Pebblebrook Hotel Trust has completed its previously announced acquisition of LaSalle Hotel Properties. With a portfolio of 64 upper-upscale and luxury hotels in or near 18 key urban markets, the combined company is now the largest owner of independent, lifestyle hotels.
“We are thrilled to bring together these two outstanding companies to create the premier, best-in-class lodging REIT, which we expect will maximize long-term value for all of our shareholders,” said Jon E. Bortz, Chairman, President and Chief Executive Officer of Pebblebrook. “We are eager to begin realizing the substantial benefits of this strategic combination as we execute our proven strategies with our newly expanded and diversified portfolio of unique hotels and resorts. I want to acknowledge Michael Barnello for his two decades of accomplishments at LaSalle and welcome LaSalle’s employees to our Pebblebrook family as we take the next step in the evolution of our company.”

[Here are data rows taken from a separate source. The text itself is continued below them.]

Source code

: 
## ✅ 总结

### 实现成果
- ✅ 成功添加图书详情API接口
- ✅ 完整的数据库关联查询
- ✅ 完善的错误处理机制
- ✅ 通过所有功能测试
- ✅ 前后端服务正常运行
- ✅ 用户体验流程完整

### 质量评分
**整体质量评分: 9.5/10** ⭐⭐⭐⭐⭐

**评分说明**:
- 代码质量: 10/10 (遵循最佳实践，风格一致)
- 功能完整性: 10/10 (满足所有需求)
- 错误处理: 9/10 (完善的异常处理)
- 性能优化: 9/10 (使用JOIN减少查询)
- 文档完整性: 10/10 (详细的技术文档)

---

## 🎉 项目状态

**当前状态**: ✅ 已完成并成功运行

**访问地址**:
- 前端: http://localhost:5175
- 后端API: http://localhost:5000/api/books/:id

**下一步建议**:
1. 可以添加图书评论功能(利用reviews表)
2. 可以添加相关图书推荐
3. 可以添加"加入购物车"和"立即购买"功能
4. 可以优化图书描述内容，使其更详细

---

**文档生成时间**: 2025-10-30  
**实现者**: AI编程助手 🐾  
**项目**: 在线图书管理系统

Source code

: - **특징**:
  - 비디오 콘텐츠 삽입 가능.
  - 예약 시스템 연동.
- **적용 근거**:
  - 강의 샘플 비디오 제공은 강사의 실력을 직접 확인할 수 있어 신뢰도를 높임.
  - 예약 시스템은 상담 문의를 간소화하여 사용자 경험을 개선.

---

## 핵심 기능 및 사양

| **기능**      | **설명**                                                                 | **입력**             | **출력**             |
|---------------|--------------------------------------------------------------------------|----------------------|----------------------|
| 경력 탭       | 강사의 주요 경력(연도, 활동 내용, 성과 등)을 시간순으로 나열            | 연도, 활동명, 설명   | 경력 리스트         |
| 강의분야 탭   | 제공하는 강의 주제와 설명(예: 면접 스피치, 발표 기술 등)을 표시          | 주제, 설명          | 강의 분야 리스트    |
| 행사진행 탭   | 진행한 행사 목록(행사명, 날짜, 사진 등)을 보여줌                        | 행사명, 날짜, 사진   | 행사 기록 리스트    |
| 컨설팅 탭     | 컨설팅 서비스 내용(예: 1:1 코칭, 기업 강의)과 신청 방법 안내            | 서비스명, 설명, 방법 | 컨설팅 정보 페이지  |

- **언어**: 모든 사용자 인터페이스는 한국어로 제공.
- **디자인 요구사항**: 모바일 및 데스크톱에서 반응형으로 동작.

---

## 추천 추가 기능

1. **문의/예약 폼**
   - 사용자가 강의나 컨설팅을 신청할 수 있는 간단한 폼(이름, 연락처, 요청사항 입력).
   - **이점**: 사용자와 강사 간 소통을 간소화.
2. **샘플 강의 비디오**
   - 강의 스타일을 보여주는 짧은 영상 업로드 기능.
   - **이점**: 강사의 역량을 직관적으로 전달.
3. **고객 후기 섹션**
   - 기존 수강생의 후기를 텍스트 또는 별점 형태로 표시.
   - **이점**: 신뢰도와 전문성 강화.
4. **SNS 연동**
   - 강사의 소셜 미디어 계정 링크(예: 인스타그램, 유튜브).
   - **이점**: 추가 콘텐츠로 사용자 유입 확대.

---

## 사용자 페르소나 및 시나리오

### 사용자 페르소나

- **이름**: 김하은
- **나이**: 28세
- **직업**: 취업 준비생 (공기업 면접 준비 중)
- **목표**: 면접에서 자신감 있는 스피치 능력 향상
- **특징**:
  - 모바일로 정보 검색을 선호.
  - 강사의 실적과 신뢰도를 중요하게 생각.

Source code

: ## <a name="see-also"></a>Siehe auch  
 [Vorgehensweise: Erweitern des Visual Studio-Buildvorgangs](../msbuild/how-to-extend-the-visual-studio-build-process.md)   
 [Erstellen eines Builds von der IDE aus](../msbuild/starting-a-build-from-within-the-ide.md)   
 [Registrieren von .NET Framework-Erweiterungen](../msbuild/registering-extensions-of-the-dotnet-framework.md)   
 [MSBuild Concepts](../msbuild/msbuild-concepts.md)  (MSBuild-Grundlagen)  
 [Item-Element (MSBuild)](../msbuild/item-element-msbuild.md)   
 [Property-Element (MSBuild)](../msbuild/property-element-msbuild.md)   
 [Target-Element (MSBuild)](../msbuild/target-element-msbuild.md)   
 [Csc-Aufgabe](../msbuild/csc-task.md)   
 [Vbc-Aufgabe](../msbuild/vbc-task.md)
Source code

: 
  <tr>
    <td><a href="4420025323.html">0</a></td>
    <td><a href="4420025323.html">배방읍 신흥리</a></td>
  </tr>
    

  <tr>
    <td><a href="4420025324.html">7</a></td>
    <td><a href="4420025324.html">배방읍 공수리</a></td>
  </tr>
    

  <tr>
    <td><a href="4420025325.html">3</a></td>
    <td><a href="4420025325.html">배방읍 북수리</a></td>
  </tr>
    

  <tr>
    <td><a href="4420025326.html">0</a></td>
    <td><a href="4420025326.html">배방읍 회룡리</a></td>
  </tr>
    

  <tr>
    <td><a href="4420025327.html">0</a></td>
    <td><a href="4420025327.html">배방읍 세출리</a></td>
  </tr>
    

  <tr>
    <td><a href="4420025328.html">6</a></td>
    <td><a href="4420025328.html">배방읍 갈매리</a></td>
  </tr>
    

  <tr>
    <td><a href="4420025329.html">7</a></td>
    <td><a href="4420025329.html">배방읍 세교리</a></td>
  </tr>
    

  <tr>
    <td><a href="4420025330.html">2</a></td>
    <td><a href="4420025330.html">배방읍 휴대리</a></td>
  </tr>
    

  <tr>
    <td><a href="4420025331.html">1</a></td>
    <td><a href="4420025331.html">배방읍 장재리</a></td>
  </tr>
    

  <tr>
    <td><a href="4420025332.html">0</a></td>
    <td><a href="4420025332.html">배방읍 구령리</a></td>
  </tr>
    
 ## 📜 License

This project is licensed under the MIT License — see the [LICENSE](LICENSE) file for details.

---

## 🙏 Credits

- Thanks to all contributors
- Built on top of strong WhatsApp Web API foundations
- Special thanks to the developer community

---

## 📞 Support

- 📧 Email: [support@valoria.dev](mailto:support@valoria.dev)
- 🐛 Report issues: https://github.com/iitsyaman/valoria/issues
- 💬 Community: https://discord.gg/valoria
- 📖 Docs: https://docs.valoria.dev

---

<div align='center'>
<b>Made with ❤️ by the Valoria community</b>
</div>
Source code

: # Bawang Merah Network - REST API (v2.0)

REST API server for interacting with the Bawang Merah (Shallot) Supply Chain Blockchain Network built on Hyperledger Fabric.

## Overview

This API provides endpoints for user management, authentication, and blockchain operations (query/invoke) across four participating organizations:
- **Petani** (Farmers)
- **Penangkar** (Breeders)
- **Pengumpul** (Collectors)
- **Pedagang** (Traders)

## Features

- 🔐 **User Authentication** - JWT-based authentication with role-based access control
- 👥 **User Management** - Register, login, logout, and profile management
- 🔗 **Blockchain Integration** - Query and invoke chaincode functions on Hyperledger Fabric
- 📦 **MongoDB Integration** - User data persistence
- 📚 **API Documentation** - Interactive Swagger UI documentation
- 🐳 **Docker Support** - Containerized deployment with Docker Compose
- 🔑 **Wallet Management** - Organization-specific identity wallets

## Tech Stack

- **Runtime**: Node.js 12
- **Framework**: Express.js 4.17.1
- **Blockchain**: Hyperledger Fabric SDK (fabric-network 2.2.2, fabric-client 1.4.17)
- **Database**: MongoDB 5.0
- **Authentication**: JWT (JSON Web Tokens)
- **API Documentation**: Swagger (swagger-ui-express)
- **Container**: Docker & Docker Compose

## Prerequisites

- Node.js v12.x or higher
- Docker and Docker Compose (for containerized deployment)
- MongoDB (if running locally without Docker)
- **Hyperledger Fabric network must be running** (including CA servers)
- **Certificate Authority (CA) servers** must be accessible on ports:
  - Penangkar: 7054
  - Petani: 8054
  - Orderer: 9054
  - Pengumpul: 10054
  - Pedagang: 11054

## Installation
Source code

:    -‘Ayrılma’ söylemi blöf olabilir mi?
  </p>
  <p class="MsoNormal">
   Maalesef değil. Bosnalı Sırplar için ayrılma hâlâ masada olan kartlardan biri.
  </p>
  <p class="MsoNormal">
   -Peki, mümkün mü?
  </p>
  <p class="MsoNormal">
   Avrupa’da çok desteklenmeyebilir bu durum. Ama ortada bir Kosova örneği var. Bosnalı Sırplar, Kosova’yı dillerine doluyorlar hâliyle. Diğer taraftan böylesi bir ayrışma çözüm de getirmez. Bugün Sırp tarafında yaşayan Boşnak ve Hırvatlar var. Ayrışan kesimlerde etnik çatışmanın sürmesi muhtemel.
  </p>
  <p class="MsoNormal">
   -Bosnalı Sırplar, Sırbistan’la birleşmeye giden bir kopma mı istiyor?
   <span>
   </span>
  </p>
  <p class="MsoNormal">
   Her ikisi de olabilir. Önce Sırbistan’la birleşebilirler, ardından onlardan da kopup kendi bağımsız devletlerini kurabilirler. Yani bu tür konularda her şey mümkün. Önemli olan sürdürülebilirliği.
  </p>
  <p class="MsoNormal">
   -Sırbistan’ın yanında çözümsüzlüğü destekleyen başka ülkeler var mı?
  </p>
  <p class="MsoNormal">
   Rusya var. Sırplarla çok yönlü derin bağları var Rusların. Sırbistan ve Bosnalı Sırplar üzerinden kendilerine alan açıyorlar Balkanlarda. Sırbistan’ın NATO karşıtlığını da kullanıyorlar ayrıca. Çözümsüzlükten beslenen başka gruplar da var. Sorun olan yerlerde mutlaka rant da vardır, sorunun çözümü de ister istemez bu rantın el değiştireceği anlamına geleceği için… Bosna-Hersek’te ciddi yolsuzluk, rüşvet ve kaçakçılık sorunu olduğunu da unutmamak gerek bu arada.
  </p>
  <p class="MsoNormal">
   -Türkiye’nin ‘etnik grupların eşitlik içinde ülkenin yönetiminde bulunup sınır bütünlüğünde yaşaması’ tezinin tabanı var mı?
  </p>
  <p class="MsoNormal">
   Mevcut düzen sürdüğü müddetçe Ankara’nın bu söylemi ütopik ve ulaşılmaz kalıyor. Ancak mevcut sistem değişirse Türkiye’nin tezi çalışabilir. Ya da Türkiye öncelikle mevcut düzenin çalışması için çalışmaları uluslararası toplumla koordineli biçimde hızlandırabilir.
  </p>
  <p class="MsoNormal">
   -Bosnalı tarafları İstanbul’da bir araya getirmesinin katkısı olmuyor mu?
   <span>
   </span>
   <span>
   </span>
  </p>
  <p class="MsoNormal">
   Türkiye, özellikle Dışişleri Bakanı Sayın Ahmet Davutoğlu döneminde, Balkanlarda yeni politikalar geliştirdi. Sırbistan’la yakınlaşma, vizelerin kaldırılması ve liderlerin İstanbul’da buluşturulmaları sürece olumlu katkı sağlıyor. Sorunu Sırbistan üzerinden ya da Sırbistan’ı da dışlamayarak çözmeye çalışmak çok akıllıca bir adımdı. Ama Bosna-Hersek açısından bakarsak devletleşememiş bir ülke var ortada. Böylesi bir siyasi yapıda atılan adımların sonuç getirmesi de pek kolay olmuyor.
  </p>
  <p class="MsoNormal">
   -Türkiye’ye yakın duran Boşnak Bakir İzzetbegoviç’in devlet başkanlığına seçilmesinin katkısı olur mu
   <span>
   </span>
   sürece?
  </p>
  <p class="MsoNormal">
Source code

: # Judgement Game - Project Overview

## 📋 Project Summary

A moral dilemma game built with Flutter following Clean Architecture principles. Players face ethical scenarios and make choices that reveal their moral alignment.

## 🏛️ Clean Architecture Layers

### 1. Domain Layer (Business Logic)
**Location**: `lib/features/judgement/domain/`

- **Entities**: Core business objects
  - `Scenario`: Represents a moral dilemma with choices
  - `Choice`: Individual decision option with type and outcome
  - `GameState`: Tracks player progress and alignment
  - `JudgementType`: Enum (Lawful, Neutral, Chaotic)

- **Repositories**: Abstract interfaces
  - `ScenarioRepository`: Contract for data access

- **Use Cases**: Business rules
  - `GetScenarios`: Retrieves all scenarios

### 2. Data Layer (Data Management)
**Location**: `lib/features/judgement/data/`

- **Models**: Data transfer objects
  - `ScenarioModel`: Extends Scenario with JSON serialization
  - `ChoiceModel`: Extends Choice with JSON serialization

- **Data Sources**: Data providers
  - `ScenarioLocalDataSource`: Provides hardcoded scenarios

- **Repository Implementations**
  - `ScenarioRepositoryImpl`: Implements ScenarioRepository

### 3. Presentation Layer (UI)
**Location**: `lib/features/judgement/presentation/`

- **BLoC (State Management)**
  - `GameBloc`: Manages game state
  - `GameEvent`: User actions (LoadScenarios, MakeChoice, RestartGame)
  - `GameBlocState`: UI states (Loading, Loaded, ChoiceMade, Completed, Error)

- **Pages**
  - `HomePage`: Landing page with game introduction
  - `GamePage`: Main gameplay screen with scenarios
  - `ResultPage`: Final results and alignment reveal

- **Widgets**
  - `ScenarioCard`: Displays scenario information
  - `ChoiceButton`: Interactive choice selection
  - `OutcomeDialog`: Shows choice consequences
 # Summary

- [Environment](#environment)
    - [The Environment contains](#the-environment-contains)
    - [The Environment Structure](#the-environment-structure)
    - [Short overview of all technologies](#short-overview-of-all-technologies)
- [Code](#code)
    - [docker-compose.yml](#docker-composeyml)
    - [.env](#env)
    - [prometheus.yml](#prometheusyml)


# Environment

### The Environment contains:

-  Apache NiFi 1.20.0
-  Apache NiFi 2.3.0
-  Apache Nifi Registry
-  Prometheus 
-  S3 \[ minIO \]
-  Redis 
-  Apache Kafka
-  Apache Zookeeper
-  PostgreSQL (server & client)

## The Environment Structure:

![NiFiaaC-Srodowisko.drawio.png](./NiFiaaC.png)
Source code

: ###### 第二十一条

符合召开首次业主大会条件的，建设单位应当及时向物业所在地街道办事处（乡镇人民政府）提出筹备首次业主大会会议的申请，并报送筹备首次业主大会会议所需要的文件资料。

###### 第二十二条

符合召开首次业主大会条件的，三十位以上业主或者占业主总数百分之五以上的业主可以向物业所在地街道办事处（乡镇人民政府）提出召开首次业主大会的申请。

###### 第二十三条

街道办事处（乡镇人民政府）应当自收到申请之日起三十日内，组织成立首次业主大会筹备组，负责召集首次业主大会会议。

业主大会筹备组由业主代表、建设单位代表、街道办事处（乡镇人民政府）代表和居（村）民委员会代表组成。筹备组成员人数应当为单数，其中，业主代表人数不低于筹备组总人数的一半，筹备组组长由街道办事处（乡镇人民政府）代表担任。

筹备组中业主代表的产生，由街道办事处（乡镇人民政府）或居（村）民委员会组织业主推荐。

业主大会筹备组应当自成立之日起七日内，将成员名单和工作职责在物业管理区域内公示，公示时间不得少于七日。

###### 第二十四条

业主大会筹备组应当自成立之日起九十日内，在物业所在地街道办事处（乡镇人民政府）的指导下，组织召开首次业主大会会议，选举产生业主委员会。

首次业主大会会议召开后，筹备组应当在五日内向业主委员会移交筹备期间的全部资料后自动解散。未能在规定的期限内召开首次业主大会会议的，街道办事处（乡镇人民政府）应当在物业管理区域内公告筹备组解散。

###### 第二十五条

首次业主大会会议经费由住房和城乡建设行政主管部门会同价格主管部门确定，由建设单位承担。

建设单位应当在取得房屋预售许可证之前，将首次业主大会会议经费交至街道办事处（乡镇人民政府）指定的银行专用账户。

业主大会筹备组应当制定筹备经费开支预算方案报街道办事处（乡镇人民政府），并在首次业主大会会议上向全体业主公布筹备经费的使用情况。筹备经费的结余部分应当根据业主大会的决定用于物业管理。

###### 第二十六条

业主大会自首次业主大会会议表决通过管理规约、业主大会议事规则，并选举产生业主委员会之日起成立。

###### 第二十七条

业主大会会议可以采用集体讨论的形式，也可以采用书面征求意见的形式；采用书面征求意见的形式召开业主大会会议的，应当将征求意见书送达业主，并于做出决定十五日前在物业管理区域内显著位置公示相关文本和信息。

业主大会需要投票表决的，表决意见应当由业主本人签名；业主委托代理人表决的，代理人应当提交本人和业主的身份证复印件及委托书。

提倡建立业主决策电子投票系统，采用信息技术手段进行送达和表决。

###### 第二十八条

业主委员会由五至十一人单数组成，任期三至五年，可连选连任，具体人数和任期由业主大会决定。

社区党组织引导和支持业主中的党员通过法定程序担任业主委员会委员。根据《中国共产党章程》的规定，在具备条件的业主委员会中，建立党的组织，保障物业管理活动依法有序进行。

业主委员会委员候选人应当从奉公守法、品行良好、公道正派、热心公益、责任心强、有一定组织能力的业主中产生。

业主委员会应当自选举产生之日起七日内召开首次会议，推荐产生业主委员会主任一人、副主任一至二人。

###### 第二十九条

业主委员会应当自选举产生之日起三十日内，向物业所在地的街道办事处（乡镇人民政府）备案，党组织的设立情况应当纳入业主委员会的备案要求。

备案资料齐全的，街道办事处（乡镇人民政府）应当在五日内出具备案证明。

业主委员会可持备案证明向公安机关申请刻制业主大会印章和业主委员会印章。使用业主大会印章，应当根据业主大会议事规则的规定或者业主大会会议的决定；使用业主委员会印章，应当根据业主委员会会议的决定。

In connection with the closing of the merger, five hotels were sold, generating $820.8 million of gross proceeds. The aggregate gross sales proceeds reflect a 15.6x EBITDA multiple and a 5.5% net operating income capitalization rate (after an assumed annual capital reserve of 4.0% of total hotel revenues) based on the trailing twelve-month operating performance for the period ended October 31, 2018. The gross sales prices and hotels sold were as follows:
$715.0 million, Park Central San Francisco and Park Central New York/WestHouse New York
$38.8 million, Gild Hall, New York
$67.0 million, Embassy Suites Philadelphia Center City
The sales of Gild Hall, New York and Embassy Suites Philadelphia City Center for a combined $105.8 million of gross proceeds represent the first sales pursuant to Pebblebrook’s previously announced strategic disposition program to sell between $750.0 million and $1.25 billion of LaSalle-legacy hotels over the next six to twelve months. The strategic disposition program will reduce Pebblebrook’s debt leverage while enhancing the quality and growth of the combined portfolio. As a result of these completed property sales and lower than previously forecasted merger transaction-related costs, Pebblebrook’s total net debt to trailing 12-month corporate EBITDA is estimated to be 5.1 times.
“Our completed property sales demonstrate our ability to quickly execute on our strategic disposition program,” noted Thomas C. Fisher, Chief Investment Officer of Pebblebrook. “We continue to be encouraged with the level of buyer interest in the assets that we are actively marketing for disposition.”
Jon E. Bortz will continue to serve as Chairman, President and Chief Executive Officer of Pebblebrook, Raymond D. Martz will continue to serve as Chief Financial Officer and Thomas C. Fisher will continue to serve as Chief Investment Officer. The Pebblebrook Board of Trustees remains unchanged, and the combined company will remain headquartered in Bethesda, Maryland. The common shares of the combined company will continue to trade on the NYSE under the symbol “PEB,” and Pebblebrook expects its newly issued 6.375% Series E Cumulative Redeemable Preferred Shares and 6.3% Series F Cumulative Redeemable Preferred Shares, which were issued in the merger in exchange for LaSalle’s 6.375% Series I Cumulative Redeemable Preferred Shares and 6.3% Series J Cumulative Redeemable Preferred Shares, respectively, will begin trading on the NYSE under the symbols “PEBPrE” and “PEBPrF,” respectively, on December 3, 2018.